Early Eyes apprend à coder aux 8-12 ans, en français, gratuitement pour démarrer.
Essayer gratuitementQuestions fréquentes
Combien d'enfants par animateur dans un atelier de code ?
Un groupe de 8 à 12 enfants par animateur est généralement gérable, surtout si l'outil guide chaque enfant pas à pas. Au-delà, il devient difficile de passer voir chacun et d'accompagner les blocages. Le travail en binôme sur un même appareil aide à maîtriser l'effectif tout en favorisant l'entraide.
Quelle durée idéale pour une séance de code en périscolaire ?
Comptez 45 minutes à 1 heure par séance. Cela laisse le temps d'un rappel, d'un défi du jour et surtout d'une longue phase de pratique libre. Au-delà, l'attention décroche. La régularité sur un cycle de six à huit séances compte davantage que la durée d'une séance isolée.
Faut-il savoir coder pour animer un atelier de programmation ?
Non. L'animateur n'a pas à enseigner une syntaxe : les outils pour enfants guident pas à pas et fournissent des indices. Le rôle clé est d'encourager, de poser des questions et de valoriser l'erreur. Faire soi-même les premiers défis avant la séance suffit à se sentir à l'aise.
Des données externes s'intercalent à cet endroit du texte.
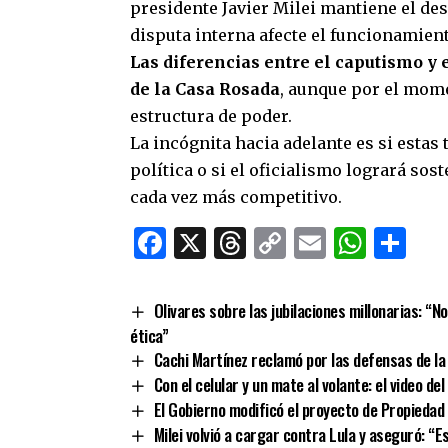
presidente Javier Milei mantiene el desa
disputa interna afecte el funcionamient
Las diferencias entre el caputismo y 
de la Casa Rosada
, aunque por el mom
estructura de poder.
La incógnita hacia adelante es si esta
política o si el oficialismo logrará sos
cada vez más competitivo.
Facebook
X
Threads
Copy
Email
What
Co
Link
Olivares sobre las jubilaciones millonarias: “N
ética”
Cachi Martínez reclamó por las defensas de la 
Con el celular y un mate al volante: el video d
El Gobierno modificó el proyecto de Propiedad
Milei volvió a cargar contra Lula y aseguró: “E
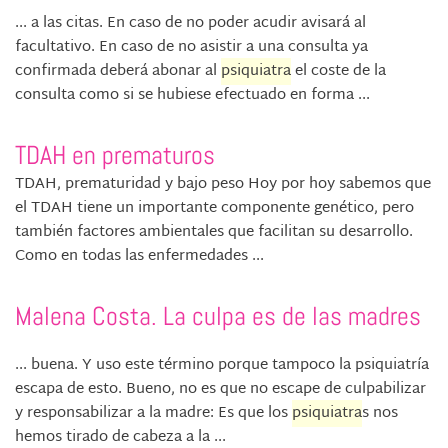
... a las citas. En caso de no poder acudir avisará al
facultativo. En caso de no asistir a una consulta ya
confirmada deberá abonar al
psiquiatra
el coste de la
consulta como si se hubiese efectuado en forma ...
TDAH en prematuros
TDAH, prematuridad y bajo peso Hoy por hoy sabemos que
el TDAH tiene un importante componente genético, pero
también factores ambientales que facilitan su desarrollo.
Como en todas las enfermedades ...
Malena Costa. La culpa es de las madres
... buena. Y uso este término porque tampoco la psiquiatría
escapa de esto. Bueno, no es que no escape de culpabilizar
y responsabilizar a la madre: Es que los
psiquiatra
s nos
hemos tirado de cabeza a la ...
Quel matériel minimum pour lancer un atelier code ?
Une salle calme, une connexion internet stable et un poste ou une tablette pour un ou deux enfants. Un vidéoprojecteur aide à montrer les consignes à tous. Vérifiez en amont les droits administrateurs, le filtrage réseau et le bon fonctionnement de l'outil par un test grandeur nature.
Comment gérer les données personnelles des enfants en atelier ?
Recueillez l'autorisation parentale et vérifiez la politique de confidentialité de l'outil. Privilégiez une solution conçue RGPD by design, avec des comptes par identifiant et code plutôt que par email d'enfant, et sans exposition de données personnelles. En collectivité ou à l'école, ce point est une responsabilité à ne pas négliger.
Par quel concept commencer un atelier de code ?
Commencez par la séquence avec le code-dessin façon tortue Logo : l'enfant écrit des instructions simples qui tracent une figure à l'écran. Le résultat est immédiat et l'erreur visible. Introduisez ensuite la boucle, puis la condition et la variable, un concept par séance, du plus concret au plus abstrait.